OK, it doesn’t SUCK-suck. But it’s an uncomfortable adjustment. We were in such a great groove—even through a summer of swimming lessons. All three kids went everywhere with me. I was like a Mama Hen with my chicks. And now Chiara goes to Chabot for kindergarten, a day that is too long for a five-year-old and not long enough for a mom who wants to write and go to yoga. The boys don’t want to go to daycare without their sister. They’re crabby when they wake up to find she’s gone already. Then on days when they stay home and we have to pick Chiara up from school, I have to wake them up from their naps and that makes them crabby, too.
These are small adjustments, I know. But they’re still irritating.
Chiara is doing well enough in school. Every day she “gets on blue” which is the teacher’s system of giving the kids’ feedback on their behavior. At the beginning of every day, all the students “start on green” and move up and down through the colors depending on whether they are little angels or little five-year-olds.
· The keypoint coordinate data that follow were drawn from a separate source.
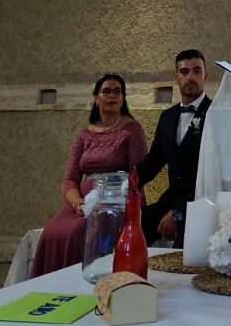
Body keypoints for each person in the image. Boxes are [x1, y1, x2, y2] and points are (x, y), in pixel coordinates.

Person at [29, 72, 148, 277]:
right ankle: (52, 287)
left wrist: (130, 206)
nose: (112, 96)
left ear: (123, 98)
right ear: (96, 97)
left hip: (114, 199)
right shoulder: (84, 134)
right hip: (82, 200)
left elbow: (138, 175)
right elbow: (69, 180)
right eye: (106, 91)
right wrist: (78, 203)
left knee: (76, 233)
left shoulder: (132, 130)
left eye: (117, 92)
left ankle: (79, 284)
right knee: (51, 233)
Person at [137, 49, 212, 247]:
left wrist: (179, 212)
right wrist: (124, 184)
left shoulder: (216, 115)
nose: (191, 77)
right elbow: (152, 164)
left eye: (197, 71)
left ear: (206, 76)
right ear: (176, 76)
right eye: (184, 71)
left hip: (202, 204)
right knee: (132, 225)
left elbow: (212, 177)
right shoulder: (167, 117)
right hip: (170, 201)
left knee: (184, 248)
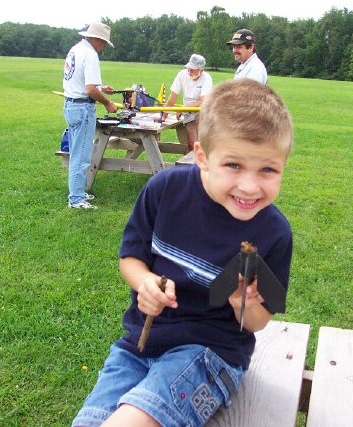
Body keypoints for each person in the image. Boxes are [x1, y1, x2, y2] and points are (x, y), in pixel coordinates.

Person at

“You mean the kids get red cards?” my husband whispered during orientation. The color system made him think of soccer. It made me think of the Defcon colors. To Chiara, it was just a rainbow.
Last Tuesday Emerson “got on yellow” for putting a plastic triangle in his nose and pretending it was a booger.
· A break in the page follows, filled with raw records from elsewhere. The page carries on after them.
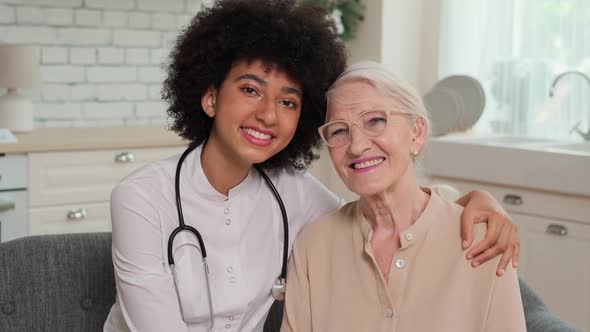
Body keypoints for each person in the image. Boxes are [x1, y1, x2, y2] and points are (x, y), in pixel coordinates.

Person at [104, 1, 519, 331]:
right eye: (250, 89)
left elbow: (382, 207)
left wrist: (473, 203)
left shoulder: (296, 197)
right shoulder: (141, 198)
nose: (268, 115)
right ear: (210, 97)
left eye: (288, 101)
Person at [281, 61, 526, 332]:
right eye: (339, 131)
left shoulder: (484, 240)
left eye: (375, 120)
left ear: (416, 133)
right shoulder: (313, 246)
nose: (357, 145)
Everyday Chiara gets bumped up to “blue.” This is partly because she is a well-behaved little girl who is fairly socially-advanced and has good self-control and partly because she is very competitive. She is fighting to get more stars than ANYONE. (I can’t keep track of the star system. It’s like credit card reward points for kindergartners.)
It’s been an adjustment—kindergarten. All this learning. Not so much playing. Last week Chiara burst into tears when we got in the car.
“I wanted Chenille to be my friend but she won’t talk to me. I think she’s decided that Mavis is her BFF. Mama, I don’t have any friends! I just play by myself and then I don’t feel like playing.”
I have to fight the feeling that I have to do something. Set her up with play dates. Talk to her about how it takes time to make friends.
I never tried to make friends in school. Since my dad was in the military, I always started at a new school in the middle of the school year and by then all the clumps of friends are already set. The teacher always pairs you with someone to show you the ropes, so you’ll have an instant friend. But even at six years old I knew what was going on—the teacher pairs you with the other loser in the class who doesn’t have any friends. She thinks she’s killing two birds with one stone. So now you have to shake the person who’s trailing you, stalking you, clinging to you and you STILL don’t have any friends.
Even now I don’t try to make friends with strangers. The other parents cordially introduce themselves or seem to know each other already. I just drop my kid off and leave. Not anxious to make new friends.
So I might not be the best person to give Chiara friend-advice.